TASK: Pictures aside, repeat the listing below exactly.
*** DATA TO USE ***
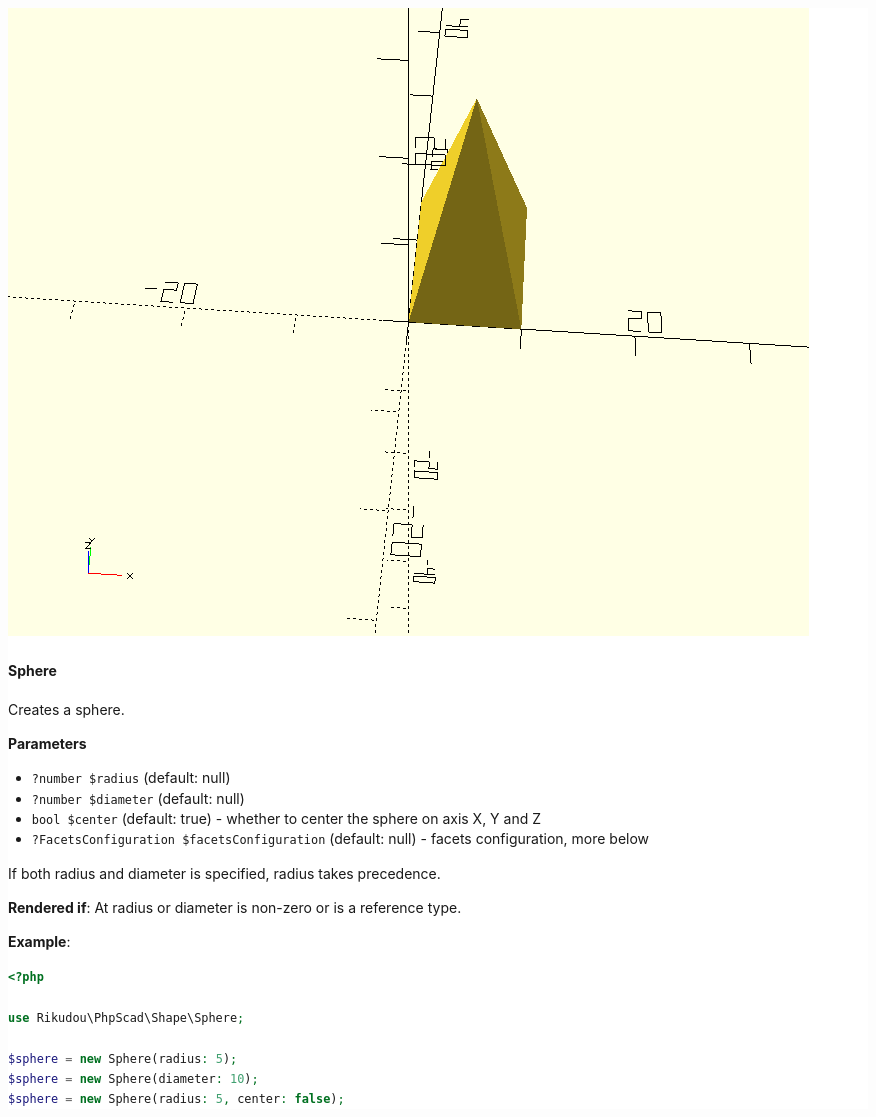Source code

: 
![Polyhedron example](/doc/img/example-polyhedron.png)

#### Sphere

Creates a sphere.

**Parameters**

- `?number $radius` (default: null)
- `?number $diameter` (default: null)
- `bool $center` (default: true) - whether to center the sphere on axis X, Y and Z
- `?FacetsConfiguration $facetsConfiguration` (default: null) - facets configuration, more below

If both radius and diameter is specified, radius takes precedence.

**Rendered if**: At radius or diameter is non-zero or is a reference type.

**Example**:

```php
<?php

use Rikudou\PhpScad\Shape\Sphere;

$sphere = new Sphere(radius: 5);
$sphere = new Sphere(diameter: 10);
$sphere = new Sphere(radius: 5, center: false);
```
*** End of DATA TO USE ***
RESULT:
Source code

: 
![Polyhedron example](/doc/img/example-polyhedron.png)

#### Sphere

Creates a sphere.

**Parameters**

- `?number $radius` (default: null)
- `?number $diameter` (default: null)
- `bool $center` (default: true) - whether to center the sphere on axis X, Y and Z
- `?FacetsConfiguration $facetsConfiguration` (default: null) - facets configuration, more below

If both radius and diameter is specified, radius takes precedence.

**Rendered if**: At radius or diameter is non-zero or is a reference type.

**Example**:

```php
<?php

use Rikudou\PhpScad\Shape\Sphere;

$sphere = new Sphere(radius: 5);
$sphere = new Sphere(diameter: 10);
$sphere = new Sphere(radius: 5, center: false);
```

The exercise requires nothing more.